:: Tasks and exercises ::
1) In the text on mandatory minimums, what share of federal defendants decide to plead guilty?
2) In the text on mandatory minimums, copy the part starting with "Holder alluded to" and going on through "fairness and proportionality.", swapping "speech" for "address".

:: Passage shown ::
--------------------
Why Prosecutors Love Mandatory Minimums
Seeking to shorten "draconian" sentences, the attorney general faces opposition from his underlings.
In 1996, when he was the U.S. attorney for the District of Columbia, Eric Holder urged the D.C. Council to reinstate mandatory minimum sentences for nonviolent drug offenses, which it had abolished in 1994. Two decades later, as an attorney general who has repeatedly criticized "draconian" mandatory minimums and sought to limit their use, he faces resistance from the federal prosecutors he oversees.
Holder alluded to that resistance in a speech to the National Association of Criminal Defense Lawyers last Thursday, saying "any suggestion that defendant cooperation is somehow dependent on mandatory minimums is plainly inconsistent with the facts and with history." More to the point, coercing "cooperation" cannot be the overriding goal of criminal penalties, which must be constrained by principles of fairness and proportionality.
Consider what can happen to recalcitrant defendants who insist on going to trial. Last year Roy Lee Clay, a Baltimore heroin dealer who turned down a plea deal under which he would have served 10 years in prison, received a mandatory life sentence after he was convicted and federal prosecutors invoked sentencing enhancements based on his prior offenses. In 2005 the same sort of enhancements resulted in a life sentence for Roderick "Rudd" Walker, a Deadhead from Buffalo who was offered an eight-year sentence for pleading guilty to LSD charges.
In my view, no one should go to prison for engaging in consensual transactions. But even if you think that Clay and Walker deserved to do time, a life sentence cannot be appropriate if prosecutors were prepared to say a term of a decade or less was.
When you see the stark choices that federal defendants face, you can begin to understand why an astonishing 97 percent of them decide to plead guilty. The bigger the gap between the sentence a defendant can get through a plea bargain and the one he will get if he is convicted after a trial, the stronger his incentive to "cooperate"—and the weaker the system's claim to be doing justice.
Holder clearly is right that plea bargains do not require mandatory minimums. But from the perspective of prosecutors who are single-mindedly focused on obtaining convictions as expeditiously as possible—and terrified of what might happen if a substantial portion of defendants started asserting their Sixth Amendment rights—there is no reason to give up the enormous leverage that mandatory minimums provide.
--------------------
:: Records provided ::
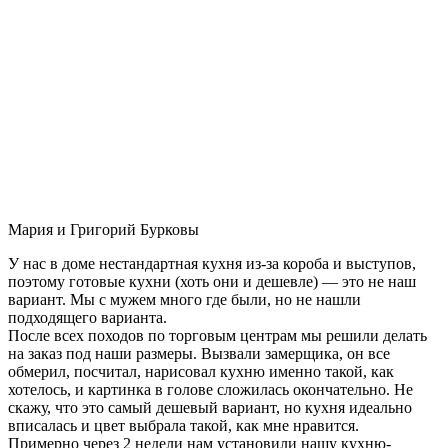
Мария и Григорий Бурковы
У нас в доме нестандартная кухня из-за короба и выступов,
поэтому готовые кухни (хоть они и дешевле) — это не наш
вариант. Мы с мужем много где были, но не нашли
подходящего варианта.
После всех походов по торговым центрам мы решили делать
на заказ под наши размеры. Вызвали замерщика, он все
обмерил, посчитал, нарисовал кухню именно такой, как
хотелось, и картинка в голове сложилась окончательно. Не
скажу, что это самый дешевый вариант, но кухня идеально
вписалась и цвет выбрала такой, как мне нравится.
Примерно через 2 недели нам установили нашу кухню-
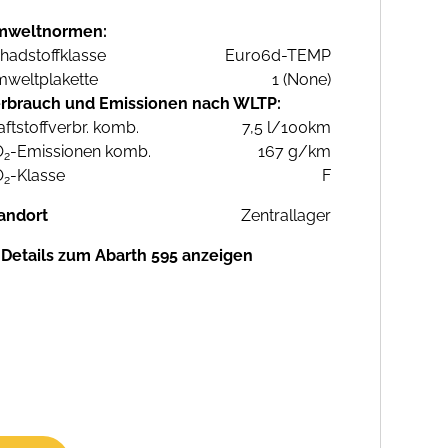
mweltnormen:
hadstoffklasse
Euro6d-TEMP
weltplakette
1 (None)
rbrauch und Emissionen nach WLTP:
aftstoffverbr. komb.
7,5 l/100km
O
-Emissionen komb.
167 g/km
2
O
-Klasse
F
2
andort
Zentrallager
Details zum Abarth 595 anzeigen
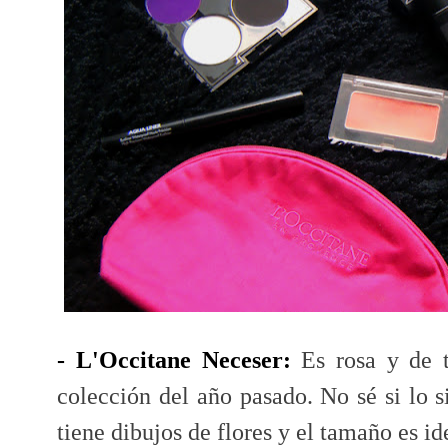
- L'Occitane Neceser:
Es rosa y de t
colección del año pasado. No sé si lo 
tiene dibujos de flores y el tamaño es id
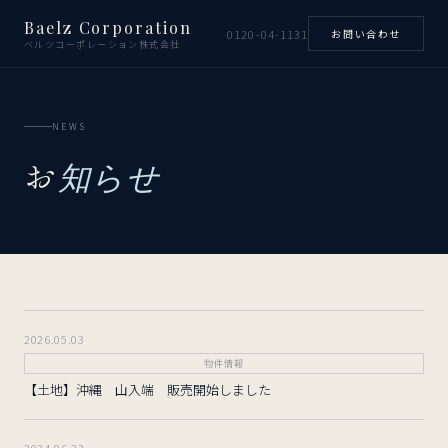
Baelz Corporation
0120-04-1131
お問い合わせ
ベルツコーポレーション株式会社
NEWS
お
知らせ
2026.05.03
物件情報
【土地】沖縄 山入端 販売開始しました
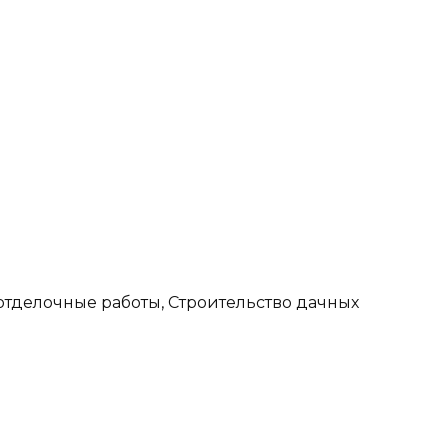
отделочные работы, Строительство дачных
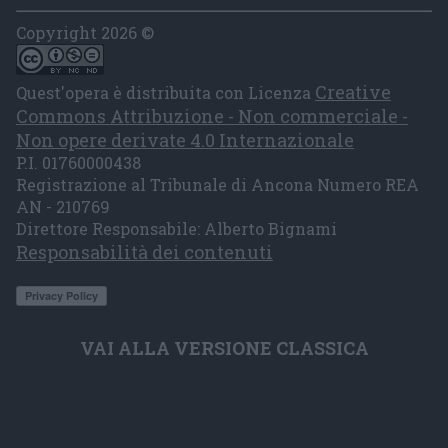
Copyright 2026 ©
Creative
Quest'opera è distribuita con Licenza
Commons Attribuzione - Non commerciale -
Non opere derivate 4.0 Internazionale
P.I. 01760000438
Registrazione al Tribunale di Ancona Numero REA
AN - 210769
Direttore Responsabile: Alberto Bignami
Responsabilità dei contenuti
VAI ALLA VERSIONE CLASSICA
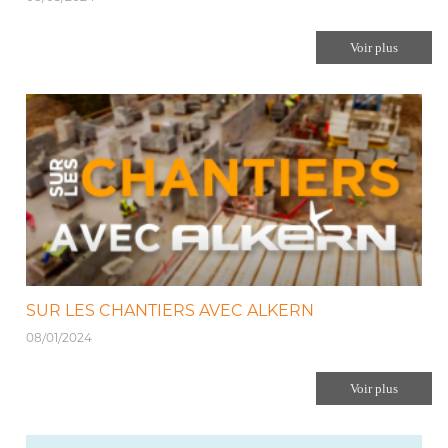
Voir plus
SUR LES CHANTIERS AVEC ALKERN
08/01/2024
Voir plus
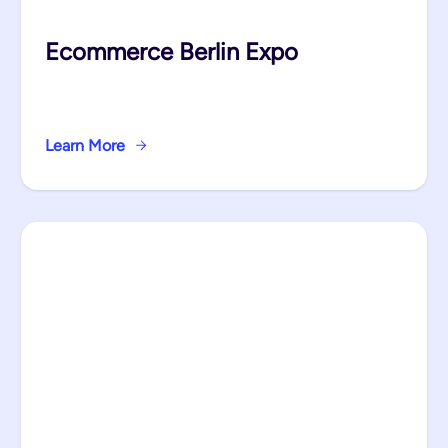
Ecommerce Berlin Expo
Learn More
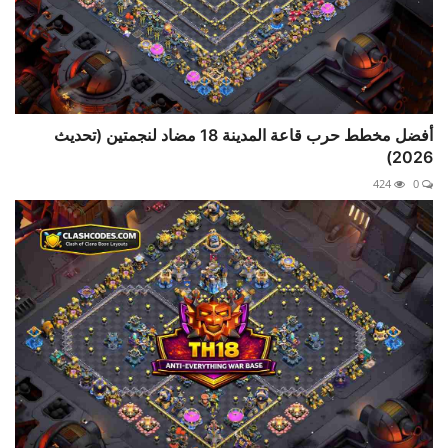
أفضل مخطط حرب قاعة المدينة 18 مضاد لنجمتين (تحديث
2026)
424
0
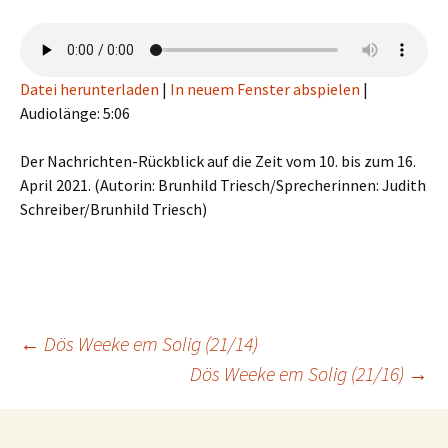
Datei herunterladen
|
In neuem Fenster abspielen
|
Audiolänge: 5:06
Der Nachrichten-Rückblick auf die Zeit vom 10. bis zum 16.
April 2021. (Autorin: Brunhild Triesch/Sprecherinnen: Judith
Schreiber/Brunhild Triesch)
Beitragsnavigation
←
Dös Weeke em Solig (21/14)
Dös Weeke em Solig (21/16)
→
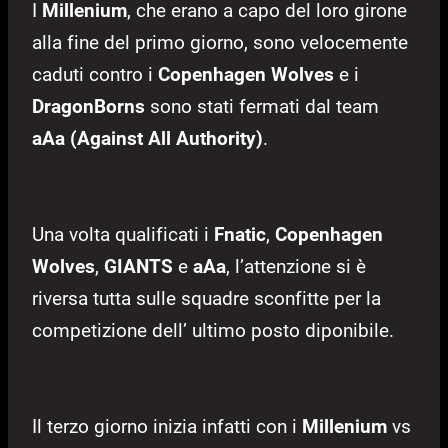
I
Millenium
, che erano a capo del loro girone
alla fine del primo giorno, sono velocemente
caduti contro i
Copenhagen Wolves
e i
DragonBorns
sono stati fermati dal team
aAa (Against All Authority)
.
Una volta qualificati i
Fnatic
,
Copenhagen
Wolves
,
GIANTS
e
aAa
, l’attenzione si è
riversa tutta sulle squadre sconfitte per la
competizione dell’ ultimo posto diponibile.
Il terzo giorno inizia infatti con i
Millenium
vs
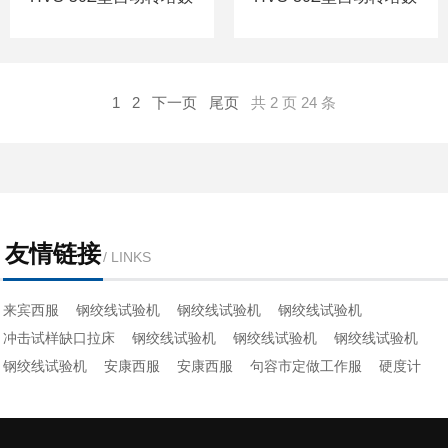
显维氏硬度计
显维氏硬度计
1
2
下一页
尾页
共 2 页 24 条
友情链接
/ LINKS
来宾西服
钢绞线试验机
钢绞线试验机
钢绞线试验机
冲击试样缺口拉床
钢绞线试验机
钢绞线试验机
钢绞线试验机
钢绞线试验机
安康西服
安康西服
句容市定做工作服
硬度计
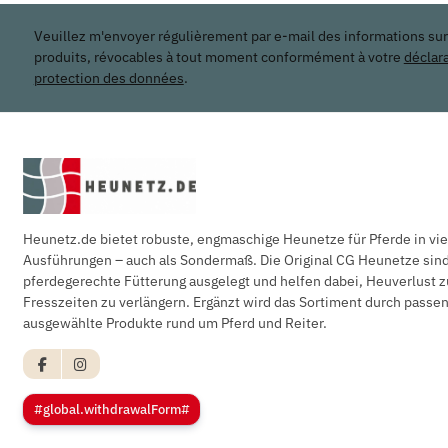
Veuillez m'envoyer régulièrement par e-mail des informations su
produits, révocables à tout moment conformément à votre
déclar
protection des données
.
Heunetz.de bietet robuste, engmaschige Heunetze für Pferde in vi
Ausführungen – auch als Sondermaß. Die Original CG Heunetze sind 
pferdegerechte Fütterung ausgelegt und helfen dabei, Heuverlust z
Fresszeiten zu verlängern. Ergänzt wird das Sortiment durch pass
ausgewählte Produkte rund um Pferd und Reiter.
#global.withdrawalForm#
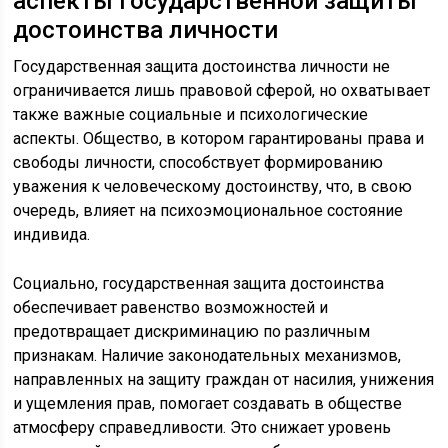
аспекты государственной защиты
достоинства личности
Государственная защита достоинства личности не
ограничивается лишь правовой сферой, но охватывает
также важные социальные и психологические
аспекты. Общество, в котором гарантированы права и
свободы личности, способствует формированию
уважения к человеческому достоинству, что, в свою
очередь, влияет на психоэмоциональное состояние
индивида.
Социально, государственная защита достоинства
обеспечивает равенство возможностей и
предотвращает дискриминацию по различным
признакам. Наличие законодательных механизмов,
направленных на защиту граждан от насилия, унижения
и ущемления прав, помогает создавать в обществе
атмосферу справедливости. Это снижает уровень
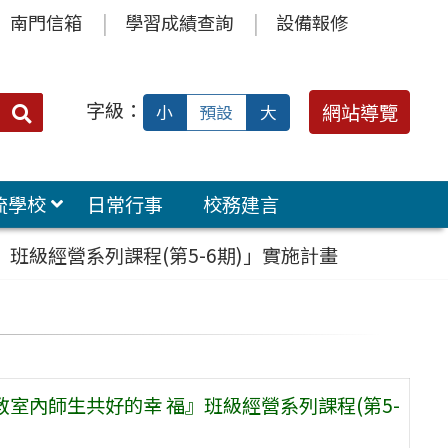
南門信箱
學習成績查詢
設備報修
字級：
送出
網站導覽
小
預設
大
搜
尋：
流學校
日常行事
校務建言
班級經營系列課程(第5-6期)」實施計畫
教室內師生共好的幸 福』班級經營系列課程(第5-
--------------------
:: Responses to the exercise ::
1) 97 percent

2)
Holder alluded to that resistance in a address to the National Association of Criminal Defense Lawyers last Thursday, saying "any suggestion that defendant cooperation is somehow dependent on mandatory minimums is plainly inconsistent with the facts and with history." More to the point, coercing "cooperation" cannot be the overriding goal of criminal penalties, which must be constrained by principles of fairness and proportionality.